Tim Peake is the first official British astronaut to walk in space. The former Army Air Corps officer has spent a month in space, after blasting off on a Russian Soyuz rocket to the International Space Station on December 15 last year, but the spacewalk will doubtless be his most gruelling test.
But what exactly will he be going through, during his remarkable spell aboard the space station? Space travel leads to many changes in the human body, many of which have been investigated since Yuri Gargarin made the first manned spaceflight in 1961 – and an extensive team provides guidance and preparation for astronauts before, during and after any spaceflight. But if you’re planning an out-of-this-world trip, here are some of the things to expect.
The skeletal muscle system is the largest organ system of the human body. Hundreds of muscles are used for maintaining posture – sitting, standing – and performing a wide range of movements, with different loading conditions imposed by the forces of gravity on Earth.
Skeletal muscles have the ability to adapt to different purposes and the different loads placed on them, a quality known as plasticity. But like inactivity, space flight leads to loss of both skeletal muscle mass (atrophy) and strength.
During long spaceflights on the ISS, research found that 37 crew members experienced a decrease in mean isokinetic strength of between 8% and 17%. Men and women were similarly affected.

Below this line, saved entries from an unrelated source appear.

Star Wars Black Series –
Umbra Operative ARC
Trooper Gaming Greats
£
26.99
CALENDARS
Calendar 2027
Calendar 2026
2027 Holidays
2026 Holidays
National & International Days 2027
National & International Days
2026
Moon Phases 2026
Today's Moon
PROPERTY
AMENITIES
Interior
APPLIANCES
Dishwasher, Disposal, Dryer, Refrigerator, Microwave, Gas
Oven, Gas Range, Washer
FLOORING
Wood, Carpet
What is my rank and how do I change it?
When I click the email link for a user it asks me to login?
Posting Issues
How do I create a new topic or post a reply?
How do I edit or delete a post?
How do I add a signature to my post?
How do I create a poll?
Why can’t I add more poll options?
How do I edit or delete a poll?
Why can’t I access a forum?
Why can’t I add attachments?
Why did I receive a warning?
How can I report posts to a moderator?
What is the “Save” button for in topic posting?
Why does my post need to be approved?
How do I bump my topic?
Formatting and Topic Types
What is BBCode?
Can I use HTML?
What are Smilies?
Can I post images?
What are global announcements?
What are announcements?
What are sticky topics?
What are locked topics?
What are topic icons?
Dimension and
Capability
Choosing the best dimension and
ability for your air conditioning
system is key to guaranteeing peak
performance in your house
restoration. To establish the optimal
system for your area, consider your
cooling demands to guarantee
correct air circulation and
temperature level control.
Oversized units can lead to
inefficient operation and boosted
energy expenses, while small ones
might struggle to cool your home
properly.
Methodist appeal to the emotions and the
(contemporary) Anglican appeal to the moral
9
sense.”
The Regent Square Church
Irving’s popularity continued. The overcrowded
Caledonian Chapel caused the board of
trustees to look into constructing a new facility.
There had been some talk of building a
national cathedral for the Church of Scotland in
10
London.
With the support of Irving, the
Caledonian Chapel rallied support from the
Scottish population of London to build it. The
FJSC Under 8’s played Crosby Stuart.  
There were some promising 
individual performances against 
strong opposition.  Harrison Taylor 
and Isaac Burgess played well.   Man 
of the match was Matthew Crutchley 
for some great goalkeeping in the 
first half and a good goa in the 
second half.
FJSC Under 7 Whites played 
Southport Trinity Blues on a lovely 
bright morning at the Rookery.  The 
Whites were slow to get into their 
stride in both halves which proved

In fact, this degradation occurs even when astronauts follow a strict exercise regime, meaning that it has profound implications for humans embarking on even longer journeys, such as to Mars. Data suggests that around 30% of muscle strength is lost after spending 110 to 237 days in microgravity.
Many parts of the cardiovascular system (including the heart) are influenced by gravity. On Earth, for example, the veins in our legs work against gravity to get blood back to the heart. Without gravity, however, the heart and blood vessels change – and the longer the flight, the more severe the changes.
The size and shape of the heart, for example, changes with microgravity and the right and left ventricles decrease in mass. This may be because of a decrease in fluid volume (blood) and changes in myocardial mass. A human heart rate (number of beats per minute) is lower in space than on Earth, too. In fact, it has been found that the heart rate of individuals standing upright on the ISS is similar to their rate while lying down pre-flight on Earth. Blood pressure is also lower in space than on Earth.
The cardiac output of the heart – the amount of blood pumped out of the heart each minute – decreases in space, too. Without gravity, there is also a redistribution of the blood – more blood stays in the legs and less blood is returned to the heart, which leads to less blood being pumped out of the heart. Muscle atrophy also contributes to reduced blood flow to the lower limbs.
This reduced blood flow to the muscles, combined with the loss of muscle mass, impacts aerobic capacity (below).
Aerobic capacity is a measure of aerobic fitness – the maximum amount of oxygen that the body can use during exercise. This can be measured by VO2max and VO2peak tests. Changes to both the muscles and cardiovascular system caused by spaceflight contribute to reduced aerobic fitness.
After nine to 14 days of spaceflight, for example, research shows that aerobic capacity (VO2peak) is reduced by 20%-25%. But the trends are interesting. During longer spells in space – say, five to six months – after the initial reduction in aerobic capacity, the body appears to compensate and the numbers begin improving – although they never return to pre-trip levels.
On Earth, the effects of gravity and mechanical loading are needed to maintain our bones. In space, this doesn’t happen. Bone normally undergoes continual remodelling and two types of cells are involved: osteoblasts (these make and regulate the bone matrix) and osteoclasts (these absorb bone matrix). During spaceflight, however, the balance of these two processes is altered which leads to reduced bone mineral density. Research shows that a 3.5% loss of bone occurs after 16 to 28 weeks of spaceflight, 97% of which is in weight-bearing bones, such as the pelvis and legs.
The immune system, which protects the body against disease, is also affected. There are a number of variables which contribute to this, including radiation, microgravity, stress, isolation and alterations in the circadian rhythm, the 24-hour cycle of sleep and wakefulness that we follow on Earth. Also, while in space, astronauts will interact with microbes from themselves, other crew members, their food, their environment and these can alter their immune response, which may lead to challenging situations and increase the potential for infections among the crew as well as contamination of extraterrestrial sites.